Donations to the Masters Tournament Foundation slumped 37 percent in 2012 as benefactors didn’t make follow-up gifts to the charity created by the private club that hosts the first of golf’s four annual major tournaments.
The foundation’s donations dropped to $4.3 million in the 2012 tax year from $6.8 million in 2011, its first year of operation, according to tax records. Augusta National Golf Club, the home of the Masters, gave $3.2 million, the single biggest gift and a $300,000 increase from a year earlier.
Club Chairman Billy Payne said the decrease in donations was a direct result of the success the first year.
“I have a very simple answer,” Payne said in a press conference today at the club. “The donations went down because the first year we started it, all the members got a little encouragement from the chairman to donate. So when the second year rolled around, there wasn’t anybody left but the new members. So that’s the phenomena you saw.”
Stanley Druckenmiller, one of the best-performing hedge-fund managers of the past three decades and an avid golfer, was among 34 people who didn’t follow 2011 donations with another the following year. Tax records filed for the foundation show 24 people or organizations made gifts in 2012.
“You don’t fill up your tank when its 3/4 full, you fill it up when it’s 3/4 empty,” said Andrew Morton, a Chicago-based philanthropy attorney and chairman of the Sports & Entertainment Law Group at Handler Thayer LLP. “I suspect that’s how this organization is going to operate.”
The foundation gave $1.7 million to eight golf groups, including $1 million to the World Golf Foundation, the same totals from a year earlier. Outgoing donations accounted for 39 percent of the foundation’s revenue in 2012, 34 percent more than legally required under tax law, according to Morton.
“Their grant-making activity is far exceeding their legal requirement,” Morton said.
The foundation was created to fund global golf initiatives by the Augusta, Georgia, club. This year’s Masters begins tomorrow.
The club created the Asian Amateur Championship in 2009 and a similar amateur event in Latin America this year, to be played beginning in 2015. Winners of the events earn playing spots in the Masters.
Payne said donations to fund such events come from the club’s “overall financial success.”
“We essentially give as much as we can every year, and then try as best we can to use that money in our grow-the-game efforts,” Payne said. “It is our intention going forward to be very substantial contributors to our Foundation.”
New foundation donors in 2012 included Atlanta Braves Chief Executive Officer Terry McGuirk ($100,000); C. Pardee Erdman, a Hawaii ranch owner and wine and pineapple executive; and Sir Ronald Hampel, chairman of London-based International Stadia Group and a member of the Royal & Ancient Golf Club of St.
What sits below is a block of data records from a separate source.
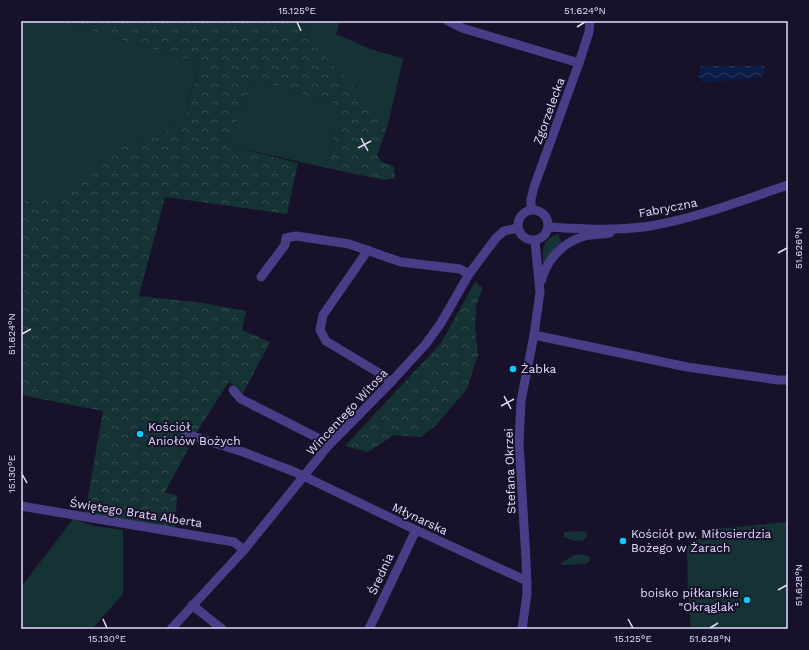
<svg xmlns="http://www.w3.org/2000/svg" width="809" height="650" font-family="'Work Sans',sans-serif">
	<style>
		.grass { fill: #153234 }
		.forest { fill: url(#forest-crowns) }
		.water { fill: url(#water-waves) }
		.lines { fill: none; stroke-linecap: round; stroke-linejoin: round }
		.minor { stroke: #483e87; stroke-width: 9 }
		.ticks { fill: none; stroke: #e3dbfe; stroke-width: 1.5 }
		.poi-dot { fill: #0ccaf9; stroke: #18112a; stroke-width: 1.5 }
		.labels { text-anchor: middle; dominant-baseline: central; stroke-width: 4; stroke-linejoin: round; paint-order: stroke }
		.street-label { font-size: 12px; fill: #e3dbfe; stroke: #18112a }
		.poi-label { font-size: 12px; fill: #e3dbfe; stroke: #18112a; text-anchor: start }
		.neatline { fill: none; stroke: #e3dbfe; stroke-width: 1.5 }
		.ticks-label { font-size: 10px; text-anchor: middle; fill: #e3dbfe }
	</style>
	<defs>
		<pattern id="forest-crowns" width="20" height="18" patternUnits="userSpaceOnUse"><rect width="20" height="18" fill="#153234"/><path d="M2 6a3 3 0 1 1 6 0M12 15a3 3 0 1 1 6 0" fill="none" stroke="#374f52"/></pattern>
		<pattern id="water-waves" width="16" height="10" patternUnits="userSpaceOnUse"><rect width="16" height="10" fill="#0c1c48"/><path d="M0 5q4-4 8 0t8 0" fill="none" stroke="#2f3c63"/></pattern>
	</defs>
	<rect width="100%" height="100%" fill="#18112a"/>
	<!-- grass -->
	<g class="grass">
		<polygon points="21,21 56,21 201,63 188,101 189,109 182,119 172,125 160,137 134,142 52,199 37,199 21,202"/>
		<polygon points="293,21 340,21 336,34 373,50 403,58 389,121 364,97 308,38 307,26"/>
		<polygon points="254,79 341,106 327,168 227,145"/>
		<path d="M559 234V237L563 243 543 264C542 250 543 237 559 234Z"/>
		<polygon points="73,519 95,526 123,530 123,594 92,629 21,629 21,587"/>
		<polygon points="788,522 788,629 691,629 688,593 687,546 716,529"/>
		<polygon points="584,531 587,533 587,536 584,540 574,541 564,537 564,532"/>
		<path d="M574 555C580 555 586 553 590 558L589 562 586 564 561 565V563Z"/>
	</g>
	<!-- forest -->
	<g class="forest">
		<polygon points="56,21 293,21 307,26 308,38 364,97 389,121 377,156 382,162 394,166 395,178 384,180 327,168 341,106 254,79 227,145 298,163 287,214 165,197 139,296 203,303 246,311 242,330 270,342 243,393 229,382 201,425 165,492 177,496 175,529 85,514 103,411 21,395 21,301 24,289 21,286 21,202 37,199 52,199 64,190 109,154 134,142 160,137 172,125 182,119 189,109 188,102 201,63"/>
		<polygon points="475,282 483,288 476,306 475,329 478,355 467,389 437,424 421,437 394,435 368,452 345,446 441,343"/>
	</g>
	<!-- water -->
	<polygon class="water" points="701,66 765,66 764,72 761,77 703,83 699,77"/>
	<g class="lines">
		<!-- minor -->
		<g class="minor">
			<polyline points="448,21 462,28 579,63"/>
			<circle cx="533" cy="225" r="15"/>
			<polyline points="531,210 531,199 534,187 579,63 589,32 590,21"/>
			<path d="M549 227C582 229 617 231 650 226 697 218 743 200 788 185"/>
			<polyline points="368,250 323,315 320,330 326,341 379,373 391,382"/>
			<polyline points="261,277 285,245 286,238 296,236 349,244 401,262 460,269 469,274"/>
			<path d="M541 281C547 259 563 242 585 236 593 234 602 235 610 233"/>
			<polyline points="534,335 687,367 778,380 788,380"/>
			<polyline points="233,390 241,399 316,437 328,446"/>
			<polyline points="186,434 243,452 295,472 416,530 527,581"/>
			<polyline points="21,506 234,542 244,550"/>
			<polyline points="192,605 222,629"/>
			<polyline points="171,629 244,550 328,446 391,382 425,345 441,323 469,274 496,238 504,231 518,228"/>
			<polyline points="369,629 416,530"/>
			<polyline points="522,629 527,594 526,560 519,442 521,401 534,335 540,292 535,241"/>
		</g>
	</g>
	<!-- ticks -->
	<path class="ticks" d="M297 22 301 31M577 27 585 22M361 138 368 151M358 148 371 141M778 253 787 248M22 334 31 329M504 396 511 409M501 406 514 399M22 474 27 483M778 590 787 585M103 619 107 628M628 619 633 628M710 628 718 623"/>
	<!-- markers -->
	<g class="poi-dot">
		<circle cx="513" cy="369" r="4"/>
		<circle cx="140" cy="434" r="4"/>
		<circle cx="623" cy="541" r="4"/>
		<circle cx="747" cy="600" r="4"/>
	</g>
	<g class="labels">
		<!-- street labels -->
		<g class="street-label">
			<text transform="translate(549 111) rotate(-70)">Zgorzelecka</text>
			<text transform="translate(668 208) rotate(-11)">Fabryczna</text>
			<text transform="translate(347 412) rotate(-47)">Wincentego Witosa</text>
			<text transform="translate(510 471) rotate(-92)">Stefana Okrzei</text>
			<text transform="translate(136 513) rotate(9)">Świętego Brata Alberta</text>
			<text transform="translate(420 519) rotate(25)">Młynarska</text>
			<text transform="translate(381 574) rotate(-65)">Średnia</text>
		</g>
		<!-- poi labels -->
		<g class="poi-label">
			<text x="521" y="369">Żabka</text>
			<text x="148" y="427">Kościół<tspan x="148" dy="14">Aniołów Bożych</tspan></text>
			<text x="631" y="534">Kościół pw. Miłosierdzia<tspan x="631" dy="14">Bożego w Żarach</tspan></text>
			<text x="739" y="593" text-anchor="end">boisko piłkarskie<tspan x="739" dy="14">"Okrąglak"</tspan></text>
		</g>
	</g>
	<!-- border -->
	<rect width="809" height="650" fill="none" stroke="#18112a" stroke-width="44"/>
	<rect x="22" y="22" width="765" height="606" class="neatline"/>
	<g class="ticks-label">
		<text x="297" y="14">15.125°E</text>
		<text x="585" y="14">51.624°N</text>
		<text transform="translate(798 248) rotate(-90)" y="4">51.626°N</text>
		<text transform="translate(11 334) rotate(-90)" y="4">51.624°N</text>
		<text transform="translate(11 474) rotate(-90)" y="4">15.130°E</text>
		<text transform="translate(798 585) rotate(-90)" y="4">51.628°N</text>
		<text x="107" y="642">15.130°E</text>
		<text x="633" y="642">15.125°E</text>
		<text x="710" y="642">51.628°N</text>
	</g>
</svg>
Andrews ($25,000).
Most of the foundation’s funds are generated through tournament-related proceeds and licensing agreements.
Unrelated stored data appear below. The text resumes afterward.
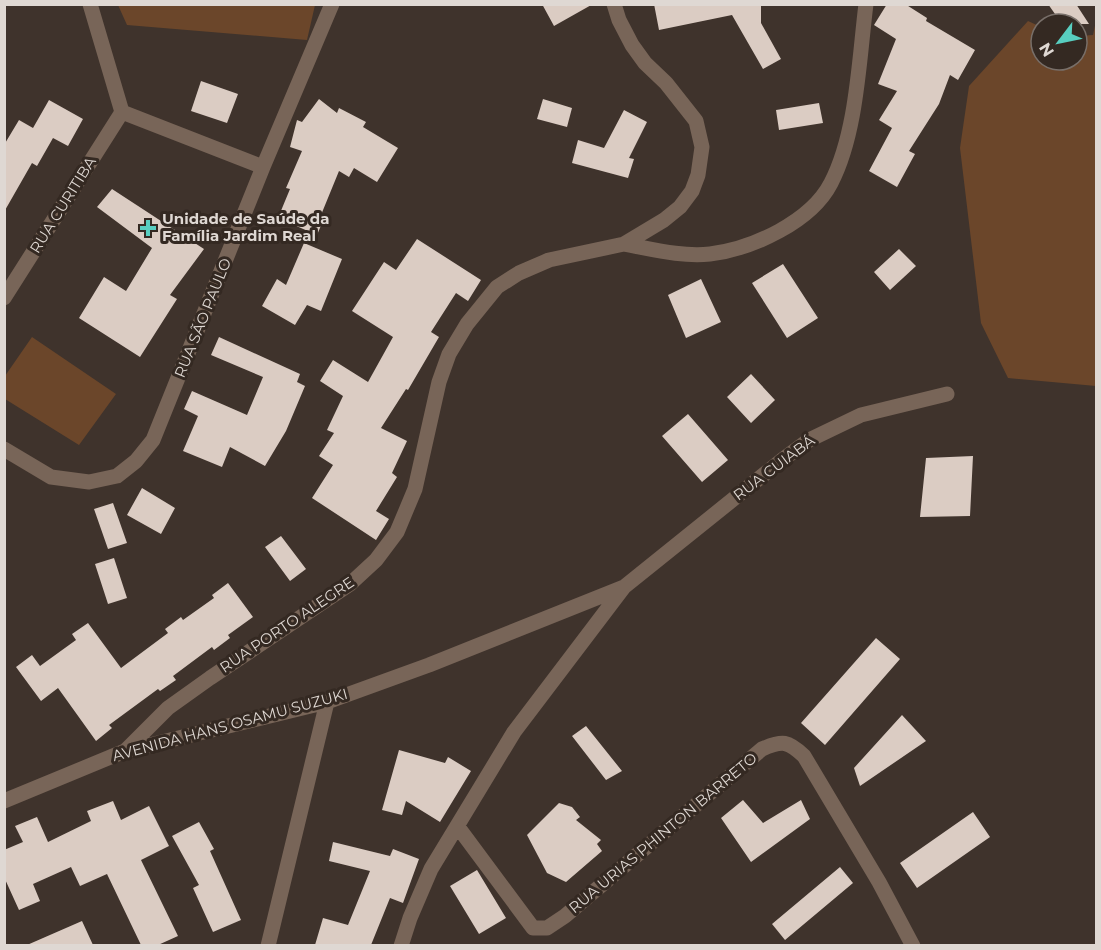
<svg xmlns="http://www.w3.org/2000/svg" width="1101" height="950" font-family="Montserrat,sans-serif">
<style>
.green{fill:#6b462a}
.building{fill:#dbccc3}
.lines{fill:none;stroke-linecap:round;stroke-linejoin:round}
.minor{stroke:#786558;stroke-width:15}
.poi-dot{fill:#58cec0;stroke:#342922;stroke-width:2}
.labels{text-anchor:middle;stroke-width:6;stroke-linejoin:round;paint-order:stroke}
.street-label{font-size:15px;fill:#dfd8d3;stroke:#342922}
.poi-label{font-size:15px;font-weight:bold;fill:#dfd8d3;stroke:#342922;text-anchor:start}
</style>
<rect width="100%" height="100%" fill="#3f332c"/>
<!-- green -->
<path class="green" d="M118 5H315L307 40 127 25Z
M1028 21 1041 27V60H1077V36L1093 35 1096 21V386L1008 378 981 323 960 148 969 86Z
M32 337 116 394 79 445 5 399V376Z"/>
<!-- building -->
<path class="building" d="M542 4H593L554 26Z
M654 4H761V23L781 59 763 69 732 15 659 30Z
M887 4H905L927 18 926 21 975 50 958 80 950 75 939 104 909 151 915 154 897 187 869 171 892 128 879 120 897 91 878 84 896 39 874 25Z
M1048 4H1076L1089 24H1062Z
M201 81 238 94 227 123 191 111Z
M319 99 337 113 339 108 366 122 363 127 398 148 377 182 354 168 349 177 339 171 321 215 325 216 317 235 278 218 290 189 286 188 302 151 290 147 297 120 302 122Z
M543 99 572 108 567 127 537 119Z
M49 100 83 119 68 146 53 138 37 166 32 163 4 212V145L19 120 33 128Z
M819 103 823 123 779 130 776 110Z
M624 110 647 122 629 158 634 159 628 178 572 163 578 140 604 148Z
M112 189 204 249 170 295 177 299 140 357 79 318 104 277 126 291 152 248 97 207Z
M417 239 481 280 468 301 456 293 431 332 439 337 408 390 406 389 381 428 407 441 392 473 397 477 376 511 389 519 376 540 312 498 333 465 319 456 334 433 327 430 343 396 320 381 333 360 368 382 393 337 352 311 384 262 396 270Z
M304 243 342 259 321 311 307 305 295 325 262 306 277 279 286 285Z
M899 249 916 266 890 290 874 272Z
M783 264 818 318 787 338 752 283Z
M701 279 721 322 686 338 668 295Z
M219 337 300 374 297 382 305 386 286 431 265 466 230 447 222 467 183 451 198 416 184 409 192 391 247 415 263 377 211 355Z
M751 374 775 400 751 423 727 397Z
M688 414 728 460 702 482 662 436Z
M973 456 970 516 920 517 926 458Z
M142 488 175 508 161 534 127 515Z
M113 503 127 543 108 549 94 509Z
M281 536 306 569 290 581 265 547Z
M114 558 127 598 108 604 95 564Z
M228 583 253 617 228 635 230 638 214 650 212 647 173 676 176 680 160 691 158 689 109 725 112 728 96 741 58 688 41 701 16 667 32 655 40 666 76 640 72 634 88 623 121 668 168 633 165 629 181 617 183 620 214 598 212 595Z
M876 638 900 659 825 745 801 723Z
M902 715 926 741 860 786 854 768Z
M586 726 622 771 606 780 572 736Z
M399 750 445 763 448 757 471 771 440 822 406 801 402 815 382 810Z
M743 800 763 823 801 800 810 819 751 862 721 818Z
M113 801 121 820 149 806 169 846 141 860 178 936 158 945H141L107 874 80 886 71 867 33 884 40 901 19 910 4 877V850L23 842 15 826 37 817 48 842 91 821 87 811Z
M559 803 572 807 580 817 576 820 601 840 597 844 602 851 566 882 547 873 527 835Z
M973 812 990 837 917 888 900 863Z
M199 822 214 849 210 851 241 920 213 932 193 888 199 885 172 836Z
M333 842 390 856 393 849 419 859 403 903 390 898 371 945H315L323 918 348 925 370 871 329 861Z
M840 867 853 883 785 940 772 924Z
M477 870 506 918 479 934 450 886Z
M82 921 93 945H27Z"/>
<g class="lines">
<!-- minor -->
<path class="minor" d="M122 112 263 167
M624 244C652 249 681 257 710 254 752 249 811 222 831 183 857 133 859 59 866 4
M4 298 122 112 90 4
M4 449 51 477 89 482 117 476 136 461 153 440 263 167 332 4
M125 751 168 708 210 678 350 584 376 560 397 532 415 489 439 382 449 354 467 324 497 287 519 273 549 260 624 244 664 220 680 207 692 191 698 175 702 147 696 121 666 83 645 63 632 45 619 20 614 4
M4 801 125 751 327 702 429 665 624 587
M458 827 533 928H547L565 916 762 749C783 740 788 741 804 756L879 882 913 946
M268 946 327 702
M401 946 410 918 431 869 514 732 624 587 782 460 809 440 861 415 947 394"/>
</g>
<!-- markers -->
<path class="poi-dot" d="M145 219h6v6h6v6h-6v6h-6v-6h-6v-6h6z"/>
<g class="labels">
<!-- street labels -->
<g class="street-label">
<text transform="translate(63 205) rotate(-58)" y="5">RUA CURITIBA</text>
<text transform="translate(203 318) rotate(-68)" y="5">RUA SÃO PAULO</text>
<text transform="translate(774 468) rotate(-37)" y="5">RUA CUIABÁ</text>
<text transform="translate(287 625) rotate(-34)" y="5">RUA PORTO ALEGRE</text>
<text transform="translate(230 725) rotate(-15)" y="5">AVENIDA HANS OSAMU SUZUKI</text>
<text transform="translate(663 833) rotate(-40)" y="5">RUA URIAS PHINTON BARRETO</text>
</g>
<!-- poi labels -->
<g class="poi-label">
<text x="162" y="224">Unidade de Saúde da<tspan x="162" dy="17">Família Jardim Real</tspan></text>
</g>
</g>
<!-- border -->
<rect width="1101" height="950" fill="none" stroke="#dfd8d3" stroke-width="12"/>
<!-- north arrow -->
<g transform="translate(1059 42) rotate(238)"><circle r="28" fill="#342922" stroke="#786f69" stroke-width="1.5"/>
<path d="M0-4.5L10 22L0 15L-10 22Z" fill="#58cec0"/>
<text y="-9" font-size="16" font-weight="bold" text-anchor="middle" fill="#dfd8d3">N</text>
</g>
</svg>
Along with Druckenmiller, 2011 donors who weren’t listed as contributors in 2012 included former International Business Machines Corp. (IBM) Chief Executive Officer Sam Palmisano ($50,000 in 2011); John Harris, a North Carolina real-estate developer and president of Charlotte’s Quail Hollow Club ($100,000); Craig Heatley, founder of New Zealand’s Sky Network Television (SKT) ($100,000); and Rob Johnston, an Atlanta apartment developer and operator ($100,000).
Payne, who donated $100,000 in 2011 through his Beard-Payne Family Foundation, was not listed as a 2012 donor, nor was James Dunne III, senior managing principal at Sandler O’Neill & Partners LP. Dunne gave $100,000 to the foundation in 2011 through his New York-based Cypress Foundation Inc.
Morris Communications Co., the closely held media company founded by Augusta member Billy Morris, also didn’t donate a year after giving $10,000.
For the second consecutive year, no women gave individually to the foundation.
As it did in 2011, the foundation gave $100,000 to the LPGA Foundation, the charity arm of the world’s leading women’s golf tour. It was the same amount the foundation gave to the PGA Foundation and the charities of the U.S. Golf Association and PGA Tour.
The 81-year-old club also gave $200,000 to the Augusta chapter of the First Tee, a national organization that uses golf to promote leadership and education among children.